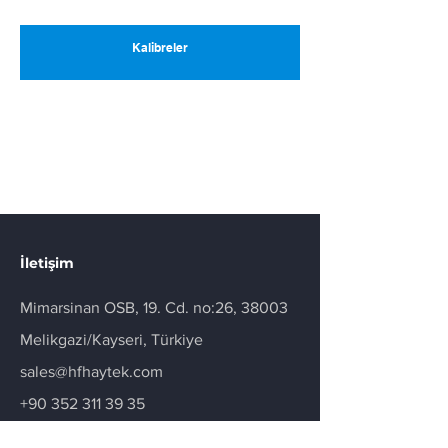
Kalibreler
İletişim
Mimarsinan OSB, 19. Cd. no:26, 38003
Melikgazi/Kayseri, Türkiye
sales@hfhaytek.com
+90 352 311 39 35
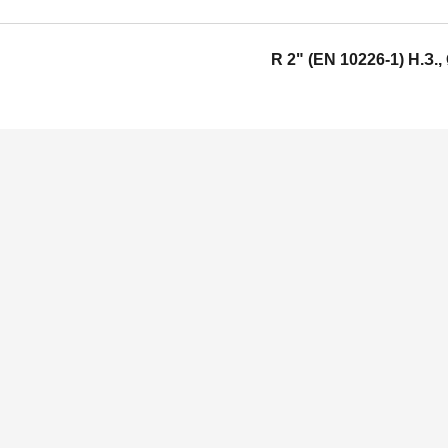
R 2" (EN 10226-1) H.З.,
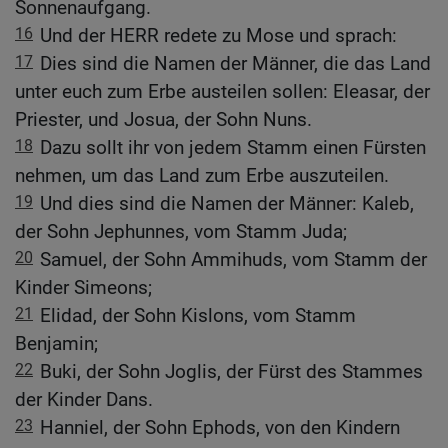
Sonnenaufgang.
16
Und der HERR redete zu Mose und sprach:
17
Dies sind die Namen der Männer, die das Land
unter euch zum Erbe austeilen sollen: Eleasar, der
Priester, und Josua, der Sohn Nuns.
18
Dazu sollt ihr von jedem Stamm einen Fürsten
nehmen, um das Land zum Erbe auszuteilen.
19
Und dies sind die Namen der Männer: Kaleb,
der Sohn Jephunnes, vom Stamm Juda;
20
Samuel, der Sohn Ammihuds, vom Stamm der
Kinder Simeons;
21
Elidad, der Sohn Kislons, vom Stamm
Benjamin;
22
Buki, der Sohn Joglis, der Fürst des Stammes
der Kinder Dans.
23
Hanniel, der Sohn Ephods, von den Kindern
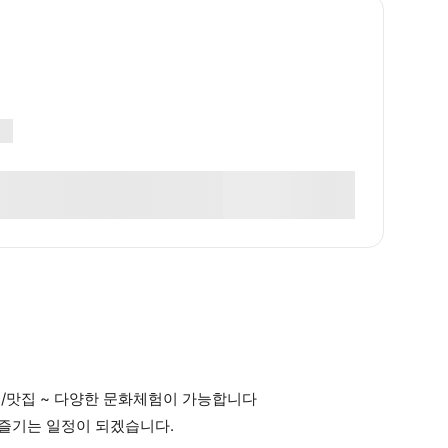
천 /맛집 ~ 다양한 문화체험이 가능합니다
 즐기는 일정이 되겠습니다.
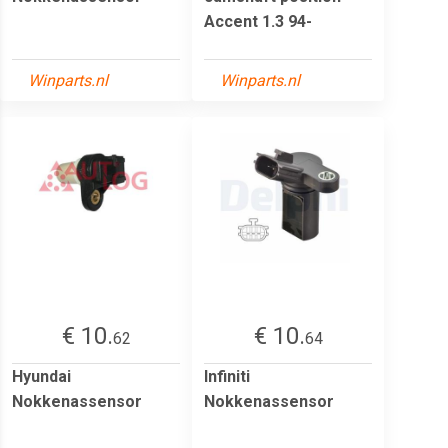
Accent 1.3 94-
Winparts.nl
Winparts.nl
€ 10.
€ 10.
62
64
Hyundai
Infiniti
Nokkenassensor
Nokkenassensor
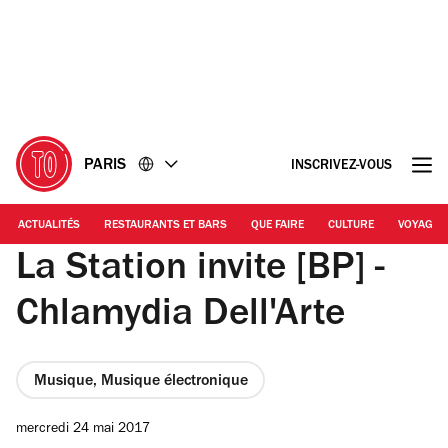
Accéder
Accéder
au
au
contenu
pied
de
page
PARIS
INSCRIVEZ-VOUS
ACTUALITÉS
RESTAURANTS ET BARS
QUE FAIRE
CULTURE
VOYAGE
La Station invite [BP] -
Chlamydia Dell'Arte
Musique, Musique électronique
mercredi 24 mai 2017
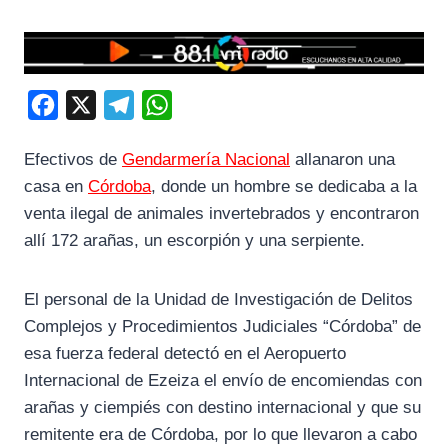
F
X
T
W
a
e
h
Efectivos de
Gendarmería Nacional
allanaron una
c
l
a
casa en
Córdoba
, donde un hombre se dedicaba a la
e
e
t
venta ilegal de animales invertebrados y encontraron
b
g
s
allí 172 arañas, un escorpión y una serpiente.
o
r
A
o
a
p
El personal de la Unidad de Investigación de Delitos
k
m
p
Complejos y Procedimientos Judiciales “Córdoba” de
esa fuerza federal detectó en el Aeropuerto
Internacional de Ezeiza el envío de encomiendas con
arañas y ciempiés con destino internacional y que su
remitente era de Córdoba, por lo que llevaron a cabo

________________

PROBLEM STATEMENT –
Every line from the data above that contains "Namen" must appear in the answer.

OUTPUT OF THE TASK –
Dies sind die Namen der Männer, die das Land
Und dies sind die Namen der Männer: Kaleb,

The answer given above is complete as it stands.